In one piece, the drone was the size of a small buggy -- four feet high, eight feet long and wide. Three robotic arms allowed each of its weapons -- two 20mm autocannons and a small rocket battery -- to fire in any direction independently of the others. The arms encircled a black dome that must have been the thing’s eye, granting it three hundred sixty degree vision: she had seen it fire upon simultaneous targets in all directions regardless which way it was facing. An oversized toy tank, and yet it had killed and maimed close to a hundred people in the span of a half-hour.

That was the mechanical horror Juno remembered from the massacre. In its current state, it was a pile of charred slag oozing hideous black ichor from its chassis. The ruined treads had been removed, as well as the weapons and armor plating. Its remains were little bigger than a wheelbarrow, its appendages bent and disarmed.

“Where the hell did it come from?” said Juno.

“Air-dropped by an unmarked plane,” said Heimdall. “A Harbrok seaplane, or some derivative. Coulda come from any port on the continent. The robot kicked on the moment it landed, opened fire on the first person it saw.” She spat on the thing. “Bread Day, of all days. Height of the fuckin’ morning rush. Some sick sonofabitch sure knew how to maximize the body count.”

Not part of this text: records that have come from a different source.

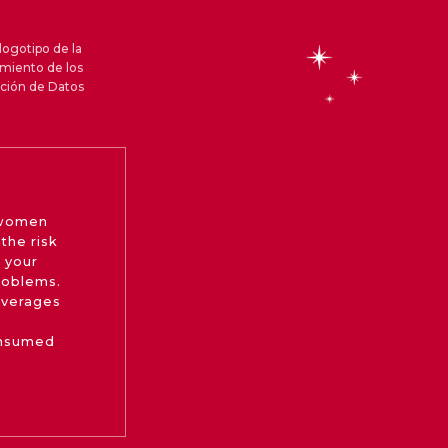
logotipo de la
amiento de los
cción de Datos
 women
the risk
 your
roblems.
beverages
onsumed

Juno had hoped for more than what she had already witnessed. The monster’s birth from the plastic crate replayed in her memory with horrific clarity, along with the ghastly death of Aldo’s mother -- the unlucky first person Heimdall spoke of. She couldn't take her eyes off the thick, noxious substance leaking out of the broken drone. The stench was assaulting her with battlefield flashbacks.

“Have they caught whoever was controlling it?” said Juno.

Heimdall shook her head. “Fully autonomous. No radio control, apart from this.” She offered Juno the burnt shell of a small radio receiver hand-made in someone’s basement workshop. “Connected to the power supply. Someone on that plane woke it up. It did the rest all on its own.”

Heimdall knocked on the thing’s ruined casing. “Armor is dense as hell. Took two RPG's at close range to slag it. Even then, nobody could safely snipe the thing without gettin’ her head blown off, ‘til they doused it with a fire hose and froze the turrets solid. Cost those firemen their lives. Media’s honoring their heroism by roasting the fire matron for not having any women heroes among the dead.” She spat.

“Why did you request me?” said Juno. “Why did they take it to the morgue, anyway?”

Heimdall's face was grim. She gestured to the coroner, who choked back her bile and popped open the drone's chassis for the third time that day.

Inside -- installed like just another mechanical part, plain as day amid all the wires, gadgets, and plastic tubing -- was a human head.